Как из провала у озера Хасан сделали победу
На модерации
Отложенный
В советской, а затем и в российской историографии сражение на Халхин-Голе, 80-летие которого отмечается в этом году, называют попыткой японцев взять реванш "за позорный разгром" на озере Хасан в 1938 году. Но была ли победа армии Сталина у озера Хасан? Читайте вторую часть исследования мифов советской истории. Первая часть здесь.
6 июля на вершине высоты Заозёрной вновь зафиксированы советские конные дозорные. Затем появились и бойцы, приступившие к рытью окопов. 7 июля из Посьета, из штаба 59-го погранотряда, последовала очередная просьба разрешить захват высоты, которая фактически уже была занята: первому заместителю наркома внутренних дел СССР Михаилу Фриновскому нужно подшить в дело документ, исходящий от подчиненных. По словам комкора Григория Штерна, 8 июля "по решению командира 59-го отряда погранохраны высота была занята и поставлен один станковый пулемет". Ни о какой самодеятельности начальника погранотряда и речи быть не может: приказ лично отдал Фриновский. Но устно. Письменно же всё оформили как слёзную мольбу полковника Гребенника: "Японцы подготовляют захват высоты с отметкой горизонтали 100, проводят телефонную линию, дошли до западных скатов этой высоты… Могут упредить захват…" Тут же следует распоряжение полковника Федотова: высоту охранять постоянным нарядом. И уже по приказу начальника Посьетского погранотряда высота Заозерная захвачена сначала постоянным нарядом (10 человек), а затем подошла и резервная застава – ещё 30 бойцов. В ночь с 8 на 9 июля 1938 года советские пограничники, выполняя приказ командования, стали устанавливать проволочные заграждения и рыть окопы полного профиля. Из донесения в Хабаровск: "Сооружено проволочное заграждение, окопы и проволочное заграждение находятся на самой линии границы по вершине высоты… чтобы предотвратить занятие этой высоты японцами как выгодной для постоянного наблюдения за нашей территорией. Нарушения границы не было". 10 июля 1938 года заместитель начальника Посьетского пограничного отряда майор Александр Алексеев доложил в Хабаровск: "Высота занимается резервной заставой, дополнительно нарядом заставы Подгорная, Пакшекори… Начаты окопные работы, идет заготовка кольев…" Окопы пограничники вырыли не только на советском склоне сопки, но и на маньчжурской территории – с военной точки зрения так удобнее… И не только окопы: на склонах сопки устроили камнезавалы и заложили несколько фугасов – "сюрпризов", установкой этих фугасов занимался лейтенант Виневитин. 15 июля полковник Гребенник рапортует: "Готовность окопных работ на 80%, заграждения 50%. Окопов отрыто 3 ячейковые в полные профили, каждый на одно отделение…" Разумеется, японцы протестовали, требуя восстановить статус-кво, но советский НКИД категорически отрицал как нарушение границы, так и факт строительства укреплений.

• _Исходные данные_
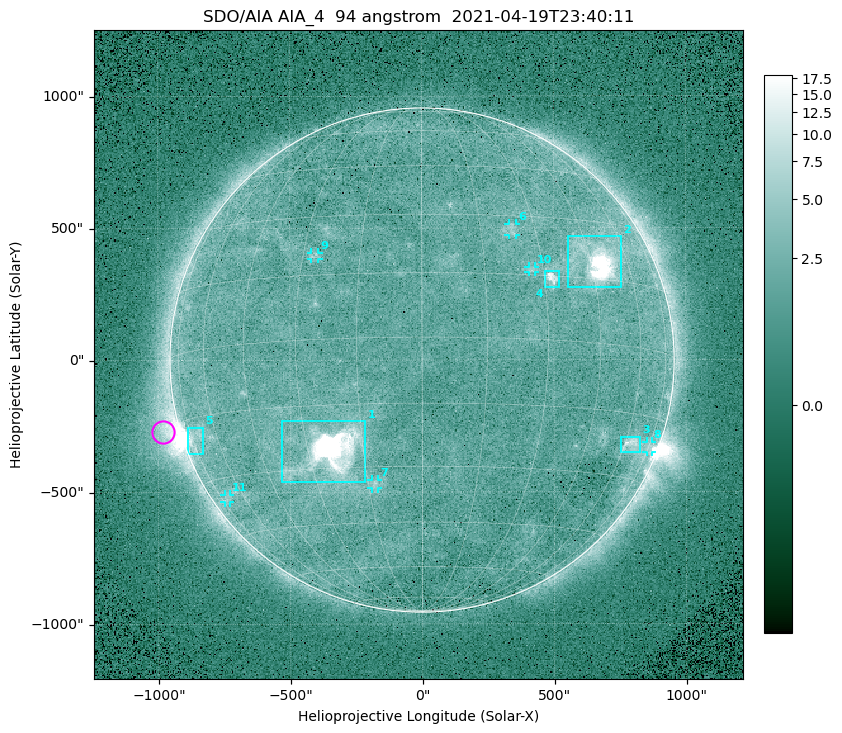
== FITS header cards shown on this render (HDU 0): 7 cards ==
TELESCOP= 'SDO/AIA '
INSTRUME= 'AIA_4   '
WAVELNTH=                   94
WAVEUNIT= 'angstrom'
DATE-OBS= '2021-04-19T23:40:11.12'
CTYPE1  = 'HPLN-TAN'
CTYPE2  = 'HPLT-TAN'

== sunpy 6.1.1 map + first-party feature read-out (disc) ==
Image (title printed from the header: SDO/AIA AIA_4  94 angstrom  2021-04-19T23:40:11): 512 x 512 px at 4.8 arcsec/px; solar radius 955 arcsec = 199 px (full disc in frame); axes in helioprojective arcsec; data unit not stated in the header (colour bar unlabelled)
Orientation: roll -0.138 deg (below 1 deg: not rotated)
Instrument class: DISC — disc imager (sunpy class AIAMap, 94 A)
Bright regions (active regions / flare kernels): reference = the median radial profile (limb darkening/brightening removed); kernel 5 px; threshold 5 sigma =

• _Задание_
Переведите на английский язык следующее предложение из исходного текста: «В ночь с 8 на 9 июля 1938 года советские пограничники, выполняя приказ командования, стали устанавливать проволочные заграждения и рыть окопы полного профиля».

• _Письменный ответ_
On the night of July 8–9, 1938, Soviet border guards, carrying out the orders of their command, began setting up barbed-wire entanglements and digging full-profile trenches.